START Records for this task

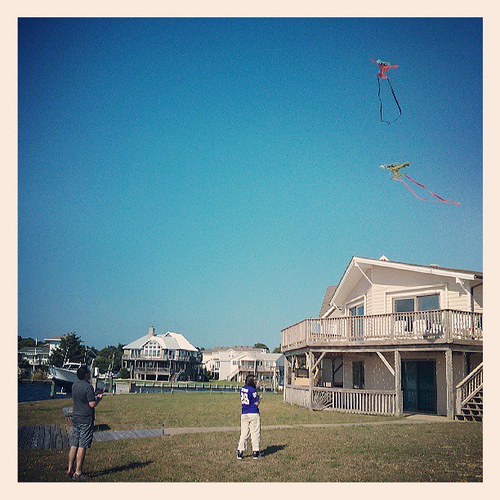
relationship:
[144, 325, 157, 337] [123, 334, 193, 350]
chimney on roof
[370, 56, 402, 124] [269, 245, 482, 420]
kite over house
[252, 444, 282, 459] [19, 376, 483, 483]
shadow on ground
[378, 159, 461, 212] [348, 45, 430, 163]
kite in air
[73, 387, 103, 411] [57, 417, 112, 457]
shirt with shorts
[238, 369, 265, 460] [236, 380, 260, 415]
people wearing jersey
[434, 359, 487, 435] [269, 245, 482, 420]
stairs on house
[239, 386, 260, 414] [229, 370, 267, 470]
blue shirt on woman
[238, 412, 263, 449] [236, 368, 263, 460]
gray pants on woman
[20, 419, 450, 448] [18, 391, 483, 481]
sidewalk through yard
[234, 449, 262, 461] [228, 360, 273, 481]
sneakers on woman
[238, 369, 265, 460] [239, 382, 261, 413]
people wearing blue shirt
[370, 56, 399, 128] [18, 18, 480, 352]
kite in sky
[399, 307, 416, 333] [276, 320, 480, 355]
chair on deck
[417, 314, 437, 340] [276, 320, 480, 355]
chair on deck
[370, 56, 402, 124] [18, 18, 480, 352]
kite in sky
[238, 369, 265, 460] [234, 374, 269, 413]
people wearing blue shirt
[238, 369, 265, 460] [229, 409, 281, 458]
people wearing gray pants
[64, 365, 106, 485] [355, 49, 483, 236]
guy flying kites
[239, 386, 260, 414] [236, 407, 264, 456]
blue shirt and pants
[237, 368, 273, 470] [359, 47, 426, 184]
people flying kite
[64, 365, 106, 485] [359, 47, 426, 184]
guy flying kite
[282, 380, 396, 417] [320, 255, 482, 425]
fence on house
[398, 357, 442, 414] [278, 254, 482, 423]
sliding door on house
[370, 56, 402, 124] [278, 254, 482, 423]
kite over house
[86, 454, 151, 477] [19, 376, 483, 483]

END Records for this task
START Records for this task

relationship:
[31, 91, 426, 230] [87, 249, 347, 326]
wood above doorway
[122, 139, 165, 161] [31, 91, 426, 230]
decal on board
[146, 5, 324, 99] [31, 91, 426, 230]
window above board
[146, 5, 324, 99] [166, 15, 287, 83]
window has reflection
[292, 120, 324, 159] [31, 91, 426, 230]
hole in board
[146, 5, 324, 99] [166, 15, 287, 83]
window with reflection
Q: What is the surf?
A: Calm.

END Records for this task
START Records for this task

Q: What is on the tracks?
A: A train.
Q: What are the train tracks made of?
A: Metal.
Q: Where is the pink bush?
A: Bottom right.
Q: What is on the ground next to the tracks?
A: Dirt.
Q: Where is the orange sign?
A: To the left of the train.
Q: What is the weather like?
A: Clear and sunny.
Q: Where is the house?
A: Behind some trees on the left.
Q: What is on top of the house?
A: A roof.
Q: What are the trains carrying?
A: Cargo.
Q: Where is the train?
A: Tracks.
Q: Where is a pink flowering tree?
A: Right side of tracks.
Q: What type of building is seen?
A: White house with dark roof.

END Records for this task

Give the entries from the line containing "Q: Where is the orange sign?" through the line containing "A: White house with dark roof.", both included, as a numbered list with blank lines omitted.

1. Q: Where is the orange sign?
2. A: To the left of the train.
3. Q: What is the weather like?
4. A: Clear and sunny.
5. Q: Where is the house?
6. A: Behind some trees on the left.
7. Q: What is on top of the house?
8. A: A roof.
9. Q: What are the trains carrying?
10. A: Cargo.
11. Q: Where is the train?
12. A: Tracks.
13. Q: Where is a pink flowering tree?
14. A: Right side of tracks.
15. Q: What type of building is seen?
16. A: White house with dark roof.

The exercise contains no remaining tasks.